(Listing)

******

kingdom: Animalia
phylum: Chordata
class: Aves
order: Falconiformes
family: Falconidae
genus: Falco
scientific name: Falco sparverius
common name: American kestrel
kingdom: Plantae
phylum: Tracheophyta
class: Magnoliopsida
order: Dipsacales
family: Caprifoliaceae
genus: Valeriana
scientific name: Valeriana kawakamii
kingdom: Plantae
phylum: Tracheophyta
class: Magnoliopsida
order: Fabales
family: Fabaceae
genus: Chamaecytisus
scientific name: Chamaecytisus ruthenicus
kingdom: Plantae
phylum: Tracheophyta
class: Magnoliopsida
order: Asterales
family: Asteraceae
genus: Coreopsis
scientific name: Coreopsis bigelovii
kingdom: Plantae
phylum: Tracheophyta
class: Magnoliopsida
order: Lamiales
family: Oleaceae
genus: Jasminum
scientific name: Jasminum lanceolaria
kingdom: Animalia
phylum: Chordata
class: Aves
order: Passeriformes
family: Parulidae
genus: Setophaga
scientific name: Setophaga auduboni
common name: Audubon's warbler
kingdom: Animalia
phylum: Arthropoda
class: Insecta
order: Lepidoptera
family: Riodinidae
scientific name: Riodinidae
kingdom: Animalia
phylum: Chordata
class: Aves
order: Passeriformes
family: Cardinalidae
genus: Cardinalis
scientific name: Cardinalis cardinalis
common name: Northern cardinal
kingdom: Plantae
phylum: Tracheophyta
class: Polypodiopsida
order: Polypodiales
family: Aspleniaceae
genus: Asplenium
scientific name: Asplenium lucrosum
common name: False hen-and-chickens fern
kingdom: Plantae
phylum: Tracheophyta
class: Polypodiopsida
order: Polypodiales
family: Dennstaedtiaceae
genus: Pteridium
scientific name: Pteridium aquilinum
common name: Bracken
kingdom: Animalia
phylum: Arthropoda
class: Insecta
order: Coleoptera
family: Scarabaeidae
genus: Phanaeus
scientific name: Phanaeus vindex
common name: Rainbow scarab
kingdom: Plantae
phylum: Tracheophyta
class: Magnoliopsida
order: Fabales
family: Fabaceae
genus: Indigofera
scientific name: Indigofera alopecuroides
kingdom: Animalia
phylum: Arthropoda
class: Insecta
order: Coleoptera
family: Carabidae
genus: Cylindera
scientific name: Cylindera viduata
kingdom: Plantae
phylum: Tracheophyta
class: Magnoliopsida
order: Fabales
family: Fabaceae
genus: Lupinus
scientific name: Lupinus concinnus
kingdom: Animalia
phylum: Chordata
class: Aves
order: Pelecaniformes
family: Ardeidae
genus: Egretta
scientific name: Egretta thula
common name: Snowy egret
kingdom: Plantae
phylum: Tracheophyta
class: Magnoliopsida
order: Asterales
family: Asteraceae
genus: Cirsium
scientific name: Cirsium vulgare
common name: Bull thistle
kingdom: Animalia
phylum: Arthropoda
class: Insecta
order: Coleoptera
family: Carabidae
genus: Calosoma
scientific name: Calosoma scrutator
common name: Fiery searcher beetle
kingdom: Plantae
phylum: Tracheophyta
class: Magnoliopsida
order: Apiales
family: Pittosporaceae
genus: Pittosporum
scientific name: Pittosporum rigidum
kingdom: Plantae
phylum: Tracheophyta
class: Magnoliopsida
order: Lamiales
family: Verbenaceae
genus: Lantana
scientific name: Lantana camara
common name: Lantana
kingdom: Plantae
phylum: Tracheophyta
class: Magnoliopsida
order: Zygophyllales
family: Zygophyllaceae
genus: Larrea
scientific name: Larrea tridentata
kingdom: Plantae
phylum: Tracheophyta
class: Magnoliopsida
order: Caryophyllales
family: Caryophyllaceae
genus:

******

INSTRUCTION -
Copy out every line of the listing above, word for word and in the same order.

TASK ANSWER -
kingdom: Animalia
phylum: Chordata
class: Aves
order: Falconiformes
family: Falconidae
genus: Falco
scientific name: Falco sparverius
common name: American kestrel
kingdom: Plantae
phylum: Tracheophyta
class: Magnoliopsida
order: Dipsacales
family: Caprifoliaceae
genus: Valeriana
scientific name: Valeriana kawakamii
kingdom: Plantae
phylum: Tracheophyta
class: Magnoliopsida
order: Fabales
family: Fabaceae
genus: Chamaecytisus
scientific name: Chamaecytisus ruthenicus
kingdom: Plantae
phylum: Tracheophyta
class: Magnoliopsida
order: Asterales
family: Asteraceae
genus: Coreopsis
scientific name: Coreopsis bigelovii
kingdom: Plantae
phylum: Tracheophyta
class: Magnoliopsida
order: Lamiales
family: Oleaceae
genus: Jasminum
scientific name: Jasminum lanceolaria
kingdom: Animalia
phylum: Chordata
class: Aves
order: Passeriformes
family: Parulidae
genus: Setophaga
scientific name: Setophaga auduboni
common name: Audubon's warbler
kingdom: Animalia
phylum: Arthropoda
class: Insecta
order: Lepidoptera
family: Riodinidae
scientific name: Riodinidae
kingdom: Animalia
phylum: Chordata
class: Aves
order: Passeriformes
family: Cardinalidae
genus: Cardinalis
scientific name: Cardinalis cardinalis
common name: Northern cardinal
kingdom: Plantae
phylum: Tracheophyta
class: Polypodiopsida
order: Polypodiales
family: Aspleniaceae
genus: Asplenium
scientific name: Asplenium lucrosum
common name: False hen-and-chickens fern
kingdom: Plantae
phylum: Tracheophyta
class: Polypodiopsida
order: Polypodiales
family: Dennstaedtiaceae
genus: Pteridium
scientific name: Pteridium aquilinum
common name: Bracken
kingdom: Animalia
phylum: Arthropoda
class: Insecta
order: Coleoptera
family: Scarabaeidae
genus: Phanaeus
scientific name: Phanaeus vindex
common name: Rainbow scarab
kingdom: Plantae
phylum: Tracheophyta
class: Magnoliopsida
order: Fabales
family: Fabaceae
genus: Indigofera
scientific name: Indigofera alopecuroides
kingdom: Animalia
phylum: Arthropoda
class: Insecta
order: Coleoptera
family: Carabidae
genus: Cylindera
scientific name: Cylindera viduata
kingdom: Plantae
phylum: Tracheophyta
class: Magnoliopsida
order: Fabales
family: Fabaceae
genus: Lupinus
scientific name: Lupinus concinnus
kingdom: Animalia
phylum: Chordata
class: Aves
order: Pelecaniformes
family: Ardeidae
genus: Egretta
scientific name: Egretta thula
common name: Snowy egret
kingdom: Plantae
phylum: Tracheophyta
class: Magnoliopsida
order: Asterales
family: Asteraceae
genus: Cirsium
scientific name: Cirsium vulgare
common name: Bull thistle
kingdom: Animalia
phylum: Arthropoda
class: Insecta
order: Coleoptera
family: Carabidae
genus: Calosoma
scientific name: Calosoma scrutator
common name: Fiery searcher beetle
kingdom: Plantae
phylum: Tracheophyta
class: Magnoliopsida
order: Apiales
family: Pittosporaceae
genus: Pittosporum
scientific name: Pittosporum rigidum
kingdom: Plantae
phylum: Tracheophyta
class: Magnoliopsida
order: Lamiales
family: Verbenaceae
genus: Lantana
scientific name: Lantana camara
common name: Lantana
kingdom: Plantae
phylum: Tracheophyta
class: Magnoliopsida
order: Zygophyllales
family: Zygophyllaceae
genus: Larrea
scientific name: Larrea tridentata
kingdom: Plantae
phylum: Tracheophyta
class: Magnoliopsida
order: Caryophyllales
family: Caryophyllaceae
genus:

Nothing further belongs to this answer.